• DIRECTIONS FOR THIS TASK: Reproduce every line of the following items without any changes, keeping the original line breaks.

• THE RECORDS:

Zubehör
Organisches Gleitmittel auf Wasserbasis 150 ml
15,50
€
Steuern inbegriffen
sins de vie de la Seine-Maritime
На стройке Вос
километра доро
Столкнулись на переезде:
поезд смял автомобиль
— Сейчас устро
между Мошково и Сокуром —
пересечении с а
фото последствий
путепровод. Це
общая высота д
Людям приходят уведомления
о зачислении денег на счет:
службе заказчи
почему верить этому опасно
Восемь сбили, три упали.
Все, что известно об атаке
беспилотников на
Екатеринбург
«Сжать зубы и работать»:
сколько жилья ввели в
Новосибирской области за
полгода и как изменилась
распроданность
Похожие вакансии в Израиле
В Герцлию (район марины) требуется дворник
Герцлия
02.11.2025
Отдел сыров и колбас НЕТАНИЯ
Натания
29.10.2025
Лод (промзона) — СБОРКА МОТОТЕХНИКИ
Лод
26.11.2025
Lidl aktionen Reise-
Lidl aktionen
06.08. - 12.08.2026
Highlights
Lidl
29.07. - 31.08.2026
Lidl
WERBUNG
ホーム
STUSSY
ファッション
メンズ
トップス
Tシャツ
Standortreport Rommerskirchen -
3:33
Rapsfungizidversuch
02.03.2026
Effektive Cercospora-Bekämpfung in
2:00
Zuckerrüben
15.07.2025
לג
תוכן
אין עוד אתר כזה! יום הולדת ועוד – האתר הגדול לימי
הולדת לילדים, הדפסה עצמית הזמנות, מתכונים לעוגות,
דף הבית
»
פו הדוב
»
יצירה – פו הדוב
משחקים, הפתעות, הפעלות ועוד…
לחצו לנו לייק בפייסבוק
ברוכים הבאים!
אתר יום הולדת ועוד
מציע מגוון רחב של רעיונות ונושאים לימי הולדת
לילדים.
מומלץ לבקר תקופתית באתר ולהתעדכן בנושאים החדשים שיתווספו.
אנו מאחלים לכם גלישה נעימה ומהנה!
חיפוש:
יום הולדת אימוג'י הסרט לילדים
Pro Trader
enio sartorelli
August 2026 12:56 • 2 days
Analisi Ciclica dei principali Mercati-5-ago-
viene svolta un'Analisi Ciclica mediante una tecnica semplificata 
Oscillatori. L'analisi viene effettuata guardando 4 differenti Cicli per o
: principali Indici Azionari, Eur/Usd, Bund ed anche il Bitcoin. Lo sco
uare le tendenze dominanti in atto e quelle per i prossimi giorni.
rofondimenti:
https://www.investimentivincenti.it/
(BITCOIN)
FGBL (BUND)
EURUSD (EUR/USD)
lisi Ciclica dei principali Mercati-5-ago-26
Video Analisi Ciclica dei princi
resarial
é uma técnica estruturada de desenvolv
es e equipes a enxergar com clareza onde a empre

• SOLUTION TO THIS TASK:
Zubehör
Organisches Gleitmittel auf Wasserbasis 150 ml
15,50
€
Steuern inbegriffen
sins de vie de la Seine-Maritime
На стройке Вос
километра доро
Столкнулись на переезде:
поезд смял автомобиль
— Сейчас устро
между Мошково и Сокуром —
пересечении с а
фото последствий
путепровод. Це
общая высота д
Людям приходят уведомления
о зачислении денег на счет:
службе заказчи
почему верить этому опасно
Восемь сбили, три упали.
Все, что известно об атаке
беспилотников на
Екатеринбург
«Сжать зубы и работать»:
сколько жилья ввели в
Новосибирской области за
полгода и как изменилась
распроданность
Похожие вакансии в Израиле
В Герцлию (район марины) требуется дворник
Герцлия
02.11.2025
Отдел сыров и колбас НЕТАНИЯ
Натания
29.10.2025
Лод (промзона) — СБОРКА МОТОТЕХНИКИ
Лод
26.11.2025
Lidl aktionen Reise-
Lidl aktionen
06.08. - 12.08.2026
Highlights
Lidl
29.07. - 31.08.2026
Lidl
WERBUNG
ホーム
STUSSY
ファッション
メンズ
トップス
Tシャツ
Standortreport Rommerskirchen -
3:33
Rapsfungizidversuch
02.03.2026
Effektive Cercospora-Bekämpfung in
2:00
Zuckerrüben
15.07.2025
לג
תוכן
אין עוד אתר כזה! יום הולדת ועוד – האתר הגדול לימי
הולדת לילדים, הדפסה עצמית הזמנות, מתכונים לעוגות,
דף הבית
»
פו הדוב
»
יצירה – פו הדוב
משחקים, הפתעות, הפעלות ועוד…
לחצו לנו לייק בפייסבוק
ברוכים הבאים!
אתר יום הולדת ועוד
מציע מגוון רחב של רעיונות ונושאים לימי הולדת
לילדים.
מומלץ לבקר תקופתית באתר ולהתעדכן בנושאים החדשים שיתווספו.
אנו מאחלים לכם גלישה נעימה ומהנה!
חיפוש:
יום הולדת אימוג'י הסרט לילדים
Pro Trader
enio sartorelli
August 2026 12:56 • 2 days
Analisi Ciclica dei principali Mercati-5-ago-
viene svolta un'Analisi Ciclica mediante una tecnica semplificata 
Oscillatori. L'analisi viene effettuata guardando 4 differenti Cicli per o
: principali Indici Azionari, Eur/Usd, Bund ed anche il Bitcoin. Lo sco
uare le tendenze dominanti in atto e quelle per i prossimi giorni.
rofondimenti:
https://www.investimentivincenti.it/
(BITCOIN)
FGBL (BUND)
EURUSD (EUR/USD)
lisi Ciclica dei principali Mercati-5-ago-26
Video Analisi Ciclica dei princi
resarial
é uma técnica estruturada de desenvolv
es e equipes a enxergar com clareza onde a empre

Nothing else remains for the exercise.